Many Poles risked their lives to help others during World War II, the president of Israel said on Thursday.
Reuven Rivlin noted that many Poles had been recognised by Israel as Righteous Among the Nations for helping save Jews from the Holocaust.
Those Polish men and women “risked their own lives and those of their relatives” to help other people, he said.
He was speaking after the annual March of the Living at the former German Nazi Auschwitz-Birkenau death camp in southern Poland.
Rivlin took part in the march together with Polish President Andrzej Duda.
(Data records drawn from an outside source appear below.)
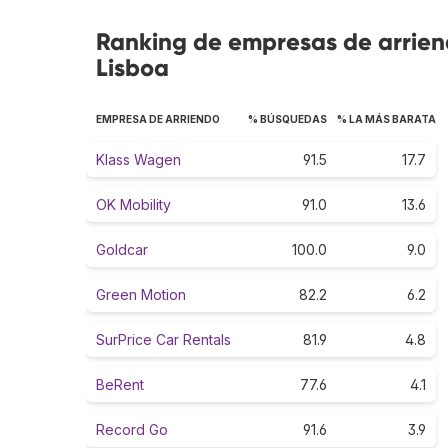
Ranking de empresas de arrien
Lisboa
EMPRESA DE ARRIENDO
% BÚSQUEDAS
% LA MÁS BARATA
Klass Wagen
91.5
17.7
OK Mobility
91.0
13.6
Goldcar
100.0
9.0
Green Motion
82.2
6.2
SurPrice Car Rentals
81.9
4.8
BeRent
77.6
4.1
Record Go
91.6
3.9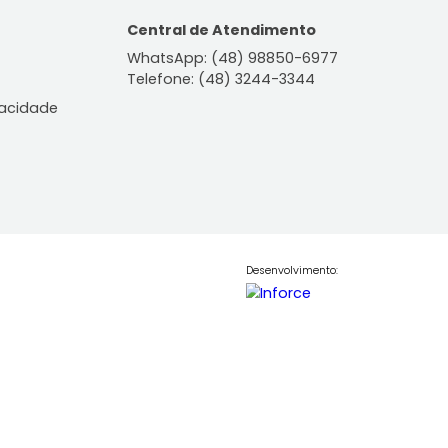
Apartamento
is, SC
Trindade, Florianópolis, SC
-
1
68m²
2
-
2
nos
Consulte-nos
COMPARTILHAR
FAVORITOS
COMPARTILHAR
ontato
Central de Atendiment
WhatsApp: (48) 98850-6
Telefone: (48) 3244-334
le Conosco
lítica de Privacidade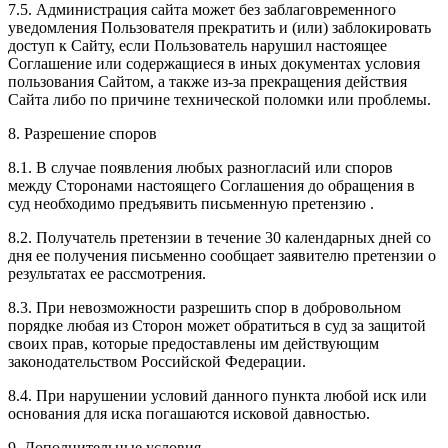
7.5. Администрация сайта может без заблаговременного
уведомления Пользователя прекратить и (или) заблокировать
доступ к Сайту, если Пользователь нарушил настоящее
Соглашение или содержащиеся в иных документах условия
пользования Сайтом, а также из-за прекращения действия
Сайта либо по причине технической поломки или проблемы.
8. Разрешение споров
8.1. В случае появления любых разногласий или споров
между Сторонами настоящего Соглашения до обращения в
суд необходимо предъявить письменную претензию .
8.2. Получатель претензии в течение 30 календарных дней со
дня ее получения письменно сообщает заявителю претензии о
результатах ее рассмотрения.
8.3. При невозможности разрешить спор в добровольном
порядке любая из Сторон может обратиться в суд за защитой
своих прав, которые предоставлены им действующим
законодательством Российской Федерации.
8.4. При нарушении условий данного пункта любой иск или
основания для иска погашаются исковой давностью.
9. Дополнительные условия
They both walked the three-kilometre route from Auschwitz’s infamous gate to the crematoria at Birkenau along with some 12,000 young people from around the world.
Before the march, the two presidents met for talks.
The March of the Living is an annual Holocaust education project, now in its 30th year, that sees thousands of Jewish students from all over the world flock to southern Poland “to examine the roots of prejudice, intolerance and hatred,” according to organisers.
As part of the project, Jewish school and university students visit Jewish cemeteries and the sites of death camps which were established by the Germans on occupied Polish territory during World War II, and learn about the history of Polish Jews and Polish recipients of Righteous Among the Nations medals for saving Jews during the war.
Since the March of the Living was first held in 1988, more than 260,000 people from 52 countries have made the trek from Auschwitz to Birkenau on Holocaust Remembrance Day.
Over 1.1 million people perished at the Auschwitz-Birkenau death camp, mostly European Jews, but also Poles, Roma, Soviet POWs and people of other nationalities.